I met Mike Frear, the MP for Finchley this morning and, unintentionally, the the conversation came round to the role of the backbench MP. We had been at a presentation by the economists Stephanie Flanders and Stephen King. I engaged him on the question of what the government position currently was on tax avoidance and evasion. he gave me a stock answer from the MPs' briefing card and feigned vague interest in the idea of making everybody's tax payments a matter of public record.

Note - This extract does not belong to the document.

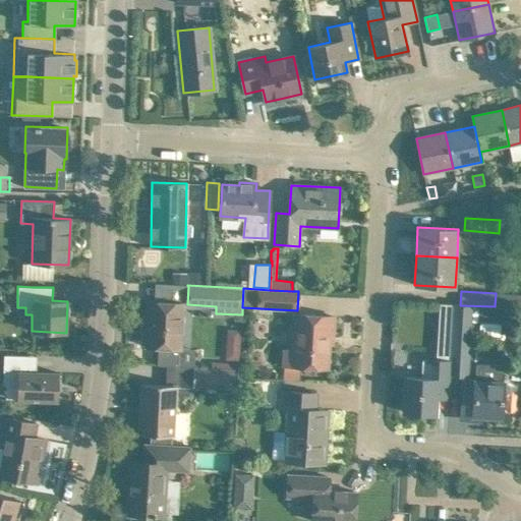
[(520,306),(520,294),(496,293),(495,306),(460,305),(454,304),(450,375),(464,377),(468,312),(477,313),(477,322),(504,324),(505,305),(520,306)]
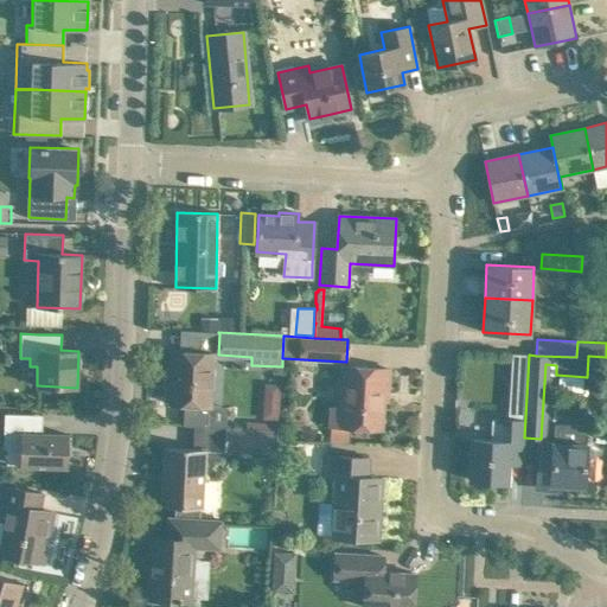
[(184,426),(209,427),(212,353),(173,351),(170,403),(185,404),(184,426)]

Now Mr Frear may well be a very good constituency MP and, in fact, I believe he has made a good satrt, but the rest of the conversation rather dismayed me. he said something like, 'of course I am just a humble backbencher so I'm afraid I have no influence on such thngs'. I told him, coincidentally I had just been writing a piece for a politics student survey entitled 'are we entering a new golden age for the backbench MP?'. It will refer to the activities of people like Tom Watson on phone hacking, the justice select committee's work and the like, together with the new traction that all MPs have with there being no gurarnteed government majority. I was, therefore, perhapos a little rude in saying to him that if he felt himself powerless he would be powerless. It is dispiriting to think that many Mps, of any party, should think this way.





There is the potential for a golden age of backbenchers, but they have to display two qualities. One is the belief that they can influence things, perhaps over a narrow range of issues , the second is the kind of hard work and tenacity that Tom Watson has demonstrated.

1 comment:

james said...

Yes, that is an amusing story.

I have mentioned prior, that this tax avoidence leaves me scratching my head- and thinking of the words ulterior motive. Governments loseing billions in companies' dodging corporation tax and they don't make any real efforts to real it in?? Hmmmmm. The amount of times that I have discussed with people with an interest in politics that I sincerely wish that finally, this will be the government that slams down on the workshy that makes careers out of work avoidence (or claiming 'sickness' when there is nothing wrong with them [believe me, I live in an area where this is ripe and I see things that perhaps middle classes and advisors don't], but those same politically interested people that I have conversations with say 'why don't they sort out the companies that dodge tax?' 'That would give back far more than getting a few hundred thousand of the dole or sick that shouldn't be on it.'
Call me silly, but I'd never get a job in government as I'd think 'well, if we're losing billions in tax avoidence, I want to address this and thus have loads of extra revenue (and thus ease the spending cuts)'
I'm thinking lines such as 'scared of big companies who may re-locate,,sucking up to influential businesses',,,,,,just like the 8 years it will *apparently* take to reform a banking system that crippled a nation state- again, let's not be scared of people running away.